British banking group HSBC has come out top in a study that examines how global banks are tackling the risks and challenges posed by global warming and climate change.
The study of 40 global banks evaluated how each institution is addressing climate change in five areas - board of director oversight, management performance, public disclosure, greenhouse gas (GHG) emissions, accounting and strategic planning.
European banks dominate the top of the table, with HSBC coming scoring 70 out 100 points. HSBC was found to be active in all five of the areas evaluated.
Last year HSBC unveiled a $90 million global environmental efficiency programme. The money will be spent over five years to reduce the bank's impact on the environment through a series of initiatives, including the introduction of renewable energy technology, and water and waste reduction programmes.
HSBC's direct banking subsidiary first direct also disclosed plans to to install automated computer shut down software in an effort to reduce its carbon emissions by 147 tonnes and save £24,000 per year on energy costs.
ABN Amro came second in the study with 66 points, followed by UK banking groups Barclays and Hbos which both scored 61 points. Germany's Deutsche Bank follows with 60 points.
Citigroup and Bank of America posted the highest scores among the 16 US banks included in the study, with 59 and 56 points respectively.
But more than half of the 40 banks studied scored under 50 points. The overall median score was 42 points.
US investment bank Bear Stearns came bottom of the table with zero points, just below San Francisco-based Franklin Resources which was awarded one point. Just above that Bank of China got four points and Industrial Bank of China earned eight points.
The research was conducted by RiskMetrics Group for Ceres - a coalition of investors, environmental groups and other public interest groups - which directs the Investor Network on Climate Risk (INCR), a network of 60 institutional investors.
Despite the poor results, Ceres says that a growing number of European, US banks and Japanese banks are responding to the risks and opportunities presented by climate change, primarily by setting internal GHG reduction targets, boosting climate-related equity research and elevating lending and financing for clean energy projects.
But only "a handful" of the 40 banks have begun integrating climate risks into their core business of lending by pricing carbon into their finance decisions or setting targets to reduce GHG emissions in their lending portfolios, says Ceres.
"More banks realise that climate change is a big business issue, but their responses so far are the tip of the iceberg of what is needed to tackle this colossal global challenge," says Mindy Lubber, president of Ceres. "As a key provider of capital and financing worldwide, banks must do more to move the economy away from fossil fuels and high-carbon investments that are exacerbating climate change."
The study found that only a dozen of the 40 banks have board-level involvement and all but one of those firms are non-US-based.
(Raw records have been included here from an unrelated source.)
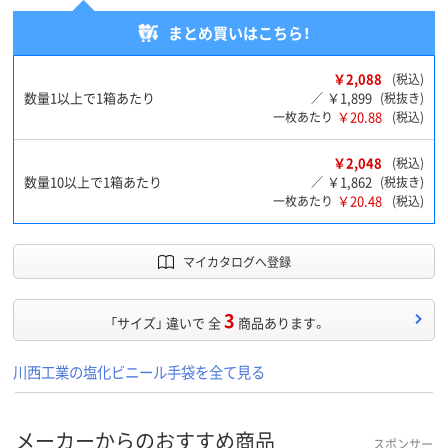
まとめ買いはこちら！
￥2,088
(税込)
数量1以上で1箱あたり
￥1,899
／
(税抜き)
￥20.88
一枚あたり
(税込)
￥2,048
(税込)
数量10以上で1箱あたり
￥1,862
／
(税抜き)
￥20.48
一枚あたり
(税込)
マイカタログへ登録
3
「サイズ」 違いで 全
商品あります。
川西工業の塩化ビニール手袋を全て見る
メーカーからのおすすめ商品
スポンサー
Furthermore, only 28 of the banks have calculated and disclosed GHG emissions from operations and just 24 have set some set some type of internal reduction target.
Only a half-a-dozen banks are formally calculating carbon risks in their loan portfolios, and only one of the 40 banks - Bank of America - has announced a specific target to reduce greenhouse emissions associated with the utility portion of its lending portfolio.
No bank has set a policy to avoid investments in "carbon-intensive projects", such as conventional coal-fired power plants, says Ceres.